Software and hardware have been closely co-developed over the last two years. A software stack, including proprietary quantisation schemes, supports TensorFlow, with ONNX support coming in Q4.

Hailo's novel compute architecture uses software to allocate on-chip memory, control and compute blocks to neural networks as required (Image: Hailo)
Hailo’s novel compute architecture uses software to allocate on-chip memory, control and compute blocks to neural networks as required (Image: Hailo)

Driver Assistance
The Hailo-8 is designed for neural network acceleration in edge devices, with a particular focus on the automotive sector, targeting advanced driver assistance systems (ADAS) and autonomous driving applications. It is in the process of being certified for ASIL-B at the chip level (and ASIL-D at the system level) and is AEC-Q100 qualified.

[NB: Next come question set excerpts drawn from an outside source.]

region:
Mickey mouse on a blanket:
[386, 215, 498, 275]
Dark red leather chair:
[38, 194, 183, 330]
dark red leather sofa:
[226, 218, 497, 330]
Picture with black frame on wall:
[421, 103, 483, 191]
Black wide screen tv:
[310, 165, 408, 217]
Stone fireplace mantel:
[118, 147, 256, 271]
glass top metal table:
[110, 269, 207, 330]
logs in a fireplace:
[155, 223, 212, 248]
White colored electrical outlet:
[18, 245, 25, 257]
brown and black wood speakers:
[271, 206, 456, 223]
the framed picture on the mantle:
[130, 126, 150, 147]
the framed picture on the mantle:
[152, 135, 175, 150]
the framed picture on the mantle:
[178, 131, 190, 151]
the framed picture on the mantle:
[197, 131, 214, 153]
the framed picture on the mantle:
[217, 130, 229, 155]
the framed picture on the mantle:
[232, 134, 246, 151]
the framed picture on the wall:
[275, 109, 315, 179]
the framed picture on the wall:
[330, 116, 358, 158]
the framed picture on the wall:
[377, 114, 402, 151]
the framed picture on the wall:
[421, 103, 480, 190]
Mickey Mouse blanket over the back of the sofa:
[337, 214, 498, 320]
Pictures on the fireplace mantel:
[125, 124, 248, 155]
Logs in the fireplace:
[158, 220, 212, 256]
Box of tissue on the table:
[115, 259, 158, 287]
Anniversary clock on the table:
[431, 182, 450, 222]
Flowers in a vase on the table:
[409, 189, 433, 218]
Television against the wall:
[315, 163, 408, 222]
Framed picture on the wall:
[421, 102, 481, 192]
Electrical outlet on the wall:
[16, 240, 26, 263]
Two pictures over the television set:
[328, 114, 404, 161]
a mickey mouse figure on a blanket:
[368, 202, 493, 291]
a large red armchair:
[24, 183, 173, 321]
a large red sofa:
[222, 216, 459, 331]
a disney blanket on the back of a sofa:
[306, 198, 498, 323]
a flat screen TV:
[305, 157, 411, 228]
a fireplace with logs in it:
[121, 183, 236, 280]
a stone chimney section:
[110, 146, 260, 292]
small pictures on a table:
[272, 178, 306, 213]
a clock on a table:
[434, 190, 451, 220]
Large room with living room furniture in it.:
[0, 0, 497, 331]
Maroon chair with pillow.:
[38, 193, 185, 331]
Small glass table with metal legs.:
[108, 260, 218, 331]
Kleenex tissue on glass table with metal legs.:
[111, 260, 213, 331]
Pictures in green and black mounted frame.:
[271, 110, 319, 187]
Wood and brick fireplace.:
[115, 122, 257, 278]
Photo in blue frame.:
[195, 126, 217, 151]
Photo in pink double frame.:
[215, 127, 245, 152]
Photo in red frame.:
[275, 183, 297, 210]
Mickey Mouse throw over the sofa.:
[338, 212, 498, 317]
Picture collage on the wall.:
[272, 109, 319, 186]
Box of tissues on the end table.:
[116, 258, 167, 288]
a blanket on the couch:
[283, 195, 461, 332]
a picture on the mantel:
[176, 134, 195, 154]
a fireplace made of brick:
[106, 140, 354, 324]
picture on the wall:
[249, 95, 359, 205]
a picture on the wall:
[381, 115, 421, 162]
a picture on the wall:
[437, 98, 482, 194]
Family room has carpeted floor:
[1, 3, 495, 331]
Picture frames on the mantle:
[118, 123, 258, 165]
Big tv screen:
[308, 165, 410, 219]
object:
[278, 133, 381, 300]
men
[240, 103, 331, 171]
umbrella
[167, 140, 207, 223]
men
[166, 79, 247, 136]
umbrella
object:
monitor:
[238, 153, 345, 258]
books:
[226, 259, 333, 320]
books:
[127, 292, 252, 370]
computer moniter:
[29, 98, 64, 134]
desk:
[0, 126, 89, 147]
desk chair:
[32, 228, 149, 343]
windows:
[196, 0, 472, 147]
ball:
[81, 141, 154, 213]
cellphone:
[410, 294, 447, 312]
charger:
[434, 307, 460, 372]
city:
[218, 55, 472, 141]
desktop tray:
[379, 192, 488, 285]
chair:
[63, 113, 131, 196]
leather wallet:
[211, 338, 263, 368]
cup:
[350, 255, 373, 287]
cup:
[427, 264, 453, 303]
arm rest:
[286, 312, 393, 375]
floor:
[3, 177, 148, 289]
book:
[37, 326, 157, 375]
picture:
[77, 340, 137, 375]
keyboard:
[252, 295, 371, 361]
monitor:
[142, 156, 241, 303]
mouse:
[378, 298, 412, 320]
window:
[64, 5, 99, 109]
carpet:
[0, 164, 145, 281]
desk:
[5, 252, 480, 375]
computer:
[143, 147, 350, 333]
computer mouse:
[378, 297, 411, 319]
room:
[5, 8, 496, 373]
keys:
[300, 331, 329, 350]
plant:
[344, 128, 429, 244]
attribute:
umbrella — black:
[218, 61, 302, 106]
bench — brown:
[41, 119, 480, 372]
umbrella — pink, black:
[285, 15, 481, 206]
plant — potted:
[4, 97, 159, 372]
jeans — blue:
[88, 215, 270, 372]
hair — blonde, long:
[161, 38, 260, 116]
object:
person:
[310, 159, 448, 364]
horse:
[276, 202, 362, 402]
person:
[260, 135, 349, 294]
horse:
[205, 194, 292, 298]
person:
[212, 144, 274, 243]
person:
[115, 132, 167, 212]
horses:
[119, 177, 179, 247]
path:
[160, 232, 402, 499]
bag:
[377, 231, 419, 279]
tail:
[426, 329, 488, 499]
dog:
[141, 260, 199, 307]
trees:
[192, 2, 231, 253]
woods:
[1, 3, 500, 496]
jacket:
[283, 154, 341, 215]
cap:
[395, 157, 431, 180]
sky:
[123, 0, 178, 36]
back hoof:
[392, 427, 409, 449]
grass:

The Hailo-8 also suits applications that require the latency and data privacy provided by performing AI inference locally on the edge device, rather than in the cloud.

“Automotive is our strategic market and most of our investors came from the automotive market,” said Bar. “We already have engagement with automotive Tier-1s and OEMs, but this will take a while to generate revenue.”

Hailo’s view of the market so far is that automotive customers today are looking beyond raw compute in their AI accelerator choices, with optimisation gaining importance.

Acting as a co-processor means the Hailo-8 can be designed in alongside SoCs already in development by automotive Tier-1s before the requirement for deep learning came along.

“For time to market, [customers] can connect the Hailo-8 as a co-processor, keeping all the development they did on the SoC, but offload the neural network tasks. This is a big advantage from their perspective,” Bar said.

How does Hailo fancy its chances against the dozens of other AI edge accelerator startups out there?

“There are many innovative technologies out there that still need to be proven,” Bar said. “There are ideas about FPGAs, analogue devices, memory-based architectures, but eventually, the challenge is to make it as a product and to put the real chip on the table. When we look around and see the available [competitor] chips, there are not actually many out there that can be integrated today.”

Mass production of the Hailo-8 will begin in Q1, 2020.